Als das Stück entwickelt wurde, „ gab es Befürchtungen, die Jugendlichen könnten nicht mitarbeiten“, sagt Lilo Rössler. Dass diese Bedenken unbegründet waren, zeigt sich während der Vorstellung schnell: Gleich zu Beginn wird Leas wütender Vater vom Publikum ausgebuht. Auch als sich die Schauspieler nach den ersten zwanzig Minuten des Stücks zur Beratung mit den Schülern zurückziehen, wird hitzig diskutiert: „Auf keinen Fall darfst du die anderen verraten!“, wird Lea aus dem Publikum ermahnt. Die Jugendlichen einigen sich darauf, dass Lea ihren Eltern erklären soll, warum sie in der Nacht beim Sprühen dabei war – die Namen der anderen aber nicht nennt.

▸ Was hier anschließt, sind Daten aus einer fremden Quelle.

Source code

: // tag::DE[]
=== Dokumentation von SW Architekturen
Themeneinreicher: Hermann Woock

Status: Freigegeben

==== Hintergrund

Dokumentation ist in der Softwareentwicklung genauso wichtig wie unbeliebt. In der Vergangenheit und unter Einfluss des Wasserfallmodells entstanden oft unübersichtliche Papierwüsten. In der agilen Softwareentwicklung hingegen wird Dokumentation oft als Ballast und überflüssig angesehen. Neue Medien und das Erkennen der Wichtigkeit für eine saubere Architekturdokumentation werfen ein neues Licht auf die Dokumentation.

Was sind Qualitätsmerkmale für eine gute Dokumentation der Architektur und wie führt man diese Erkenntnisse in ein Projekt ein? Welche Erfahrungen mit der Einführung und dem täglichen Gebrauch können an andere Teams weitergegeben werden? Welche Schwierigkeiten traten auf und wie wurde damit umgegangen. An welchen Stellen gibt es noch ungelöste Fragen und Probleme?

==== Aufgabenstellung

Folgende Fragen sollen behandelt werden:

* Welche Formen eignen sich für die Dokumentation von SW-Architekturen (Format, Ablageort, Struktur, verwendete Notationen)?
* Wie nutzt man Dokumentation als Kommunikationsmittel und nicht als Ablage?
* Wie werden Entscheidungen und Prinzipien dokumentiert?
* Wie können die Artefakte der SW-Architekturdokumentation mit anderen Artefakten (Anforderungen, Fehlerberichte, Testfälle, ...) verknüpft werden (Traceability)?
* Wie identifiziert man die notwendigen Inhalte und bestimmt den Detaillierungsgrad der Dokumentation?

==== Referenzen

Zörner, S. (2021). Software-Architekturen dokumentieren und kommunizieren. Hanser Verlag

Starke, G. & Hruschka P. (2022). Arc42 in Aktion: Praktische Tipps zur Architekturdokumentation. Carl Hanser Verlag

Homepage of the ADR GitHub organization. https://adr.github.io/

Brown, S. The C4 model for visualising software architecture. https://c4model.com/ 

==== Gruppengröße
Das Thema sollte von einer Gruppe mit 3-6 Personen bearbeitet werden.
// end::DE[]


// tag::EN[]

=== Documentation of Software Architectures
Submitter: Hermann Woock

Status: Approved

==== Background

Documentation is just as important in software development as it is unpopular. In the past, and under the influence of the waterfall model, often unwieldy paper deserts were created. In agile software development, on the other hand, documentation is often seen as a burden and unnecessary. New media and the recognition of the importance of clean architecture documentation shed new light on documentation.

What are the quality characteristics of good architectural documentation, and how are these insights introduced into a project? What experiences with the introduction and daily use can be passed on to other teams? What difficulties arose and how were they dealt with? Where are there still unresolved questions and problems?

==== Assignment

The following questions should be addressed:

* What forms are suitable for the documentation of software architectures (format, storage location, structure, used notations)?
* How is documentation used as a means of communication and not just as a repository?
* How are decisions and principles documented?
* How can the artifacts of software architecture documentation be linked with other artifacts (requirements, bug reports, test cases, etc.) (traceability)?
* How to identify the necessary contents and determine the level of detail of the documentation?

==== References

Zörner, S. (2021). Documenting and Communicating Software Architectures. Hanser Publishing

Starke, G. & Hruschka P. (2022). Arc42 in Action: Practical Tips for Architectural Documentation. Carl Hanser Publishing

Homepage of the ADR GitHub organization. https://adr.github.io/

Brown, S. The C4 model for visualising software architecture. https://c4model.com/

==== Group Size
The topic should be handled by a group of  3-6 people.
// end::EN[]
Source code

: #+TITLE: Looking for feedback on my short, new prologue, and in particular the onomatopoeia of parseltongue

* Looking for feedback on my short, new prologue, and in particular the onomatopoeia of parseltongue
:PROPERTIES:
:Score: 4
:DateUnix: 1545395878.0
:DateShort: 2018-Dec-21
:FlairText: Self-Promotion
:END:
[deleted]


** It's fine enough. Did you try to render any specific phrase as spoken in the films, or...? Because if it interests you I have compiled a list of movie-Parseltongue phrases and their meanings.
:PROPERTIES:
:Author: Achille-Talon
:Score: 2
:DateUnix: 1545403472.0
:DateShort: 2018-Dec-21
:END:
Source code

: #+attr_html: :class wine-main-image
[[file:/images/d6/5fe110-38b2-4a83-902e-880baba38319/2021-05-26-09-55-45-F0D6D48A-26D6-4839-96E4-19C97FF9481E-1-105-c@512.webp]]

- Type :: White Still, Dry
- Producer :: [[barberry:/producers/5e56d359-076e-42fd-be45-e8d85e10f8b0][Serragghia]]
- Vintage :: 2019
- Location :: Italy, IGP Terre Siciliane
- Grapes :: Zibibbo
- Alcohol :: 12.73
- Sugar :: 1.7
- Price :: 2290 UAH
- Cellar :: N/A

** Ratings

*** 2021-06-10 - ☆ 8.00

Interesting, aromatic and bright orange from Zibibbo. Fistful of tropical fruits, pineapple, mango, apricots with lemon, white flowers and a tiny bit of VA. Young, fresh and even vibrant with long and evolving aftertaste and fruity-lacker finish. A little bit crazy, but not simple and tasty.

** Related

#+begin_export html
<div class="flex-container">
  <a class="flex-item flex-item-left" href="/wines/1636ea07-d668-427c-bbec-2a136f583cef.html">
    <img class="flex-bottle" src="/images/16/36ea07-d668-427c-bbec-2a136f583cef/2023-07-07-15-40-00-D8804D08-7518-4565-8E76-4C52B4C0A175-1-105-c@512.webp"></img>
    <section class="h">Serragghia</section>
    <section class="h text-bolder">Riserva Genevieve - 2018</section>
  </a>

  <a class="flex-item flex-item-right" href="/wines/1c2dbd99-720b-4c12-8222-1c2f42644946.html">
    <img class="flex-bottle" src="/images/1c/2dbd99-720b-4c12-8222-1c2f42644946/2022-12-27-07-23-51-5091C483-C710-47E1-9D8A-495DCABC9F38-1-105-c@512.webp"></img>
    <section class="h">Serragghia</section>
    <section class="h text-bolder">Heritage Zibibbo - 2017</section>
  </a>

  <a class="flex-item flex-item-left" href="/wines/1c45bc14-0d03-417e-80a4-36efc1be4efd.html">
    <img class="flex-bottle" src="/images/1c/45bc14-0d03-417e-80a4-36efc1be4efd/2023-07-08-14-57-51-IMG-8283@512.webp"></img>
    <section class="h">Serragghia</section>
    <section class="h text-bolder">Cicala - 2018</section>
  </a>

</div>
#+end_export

Das Theater Strahl, das vor mehr als 20 Jahren gegründet wurde, ist eines von nur wenigen reinen Jugendtheatern der Stadt. Die Stücke sind insbesondere für Jugendliche ab 13 Jahren, jährlich werden rund 150 Vorstellungen vor etwa 20 000 jungen Zuschauern in Berlin gespielt. „Unsere Besucher sind häufig Erstbesucher“, sagt Lilo Rössler. „Unser Ziel ist also zunächst, dass sie Theater überhaupt einmal kennenlernen.“ Immer geht es dabei um Perspektiven, Ängste und Wünsche der jungen Generation – die Stoffe werden gemeinsam mit dem Publikum entwickelt. „Wir schauen in öffentlichen Proben, ob die Stücke funktionieren und ob sie mit der Lebenswelt der Jugendlichen zu tun haben“, sagt Lilo Rössler. Auch klassische Stücke wie etwa „Romeo und Julia“ werden in die Welt von heute übersetzt.

Einige Stücke sind dabei interaktiv, für andere kommt das Ensemble auch mal in die Klasse: Für den „Essotiger“ etwa, in dem es um Übergewicht und Magersucht geht. Auch theaterpädagogische Begleitangebote fehlen nicht: Beim Stück „Akte R“ etwa, das in der Stasiopfer-Gedenkstätte in Hohenschönhausen gespielt wird, können anschließend Führungen mit Zeitzeugen gebucht werden. Im Anschluss an die Stücke können die Jugendlichen oft mit den Schauspielern über ihre Arbeit sprechen.

Dazu müssen sie das Stück aber manchmal erst zu Ende bringen – wie bei „Das zweite Mal“. „Die Jugendlichen merken schnell, dass es nicht so einfach ist, alle Vorstellungen der Figuren unter einen Hut zu bringen“, sagt Lilo Rössler. So gab es schon die unterschiedlichsten Lösungsvorschläge für die Probleme Leas und ihrer Eltern: Mal sollte Lea der Polizei erzählen, wer sonst noch dabei war, mal sollten Lea und Matze von zu Hause weglaufen. „Den meisten Jugendlichen ist ein Happy End wichtig“, sagt Lilo Rössler. Auch heute einigen sich die Schüler: Lea fährt mit ihrer Familie in Urlaub, um sich auszusprechen und mal wieder etwas zusammen zu unternehmen. Und einen Kuss für Matze gibt es auch, den das Publikum mit einem langen „Ooooohhh!“ begleitet.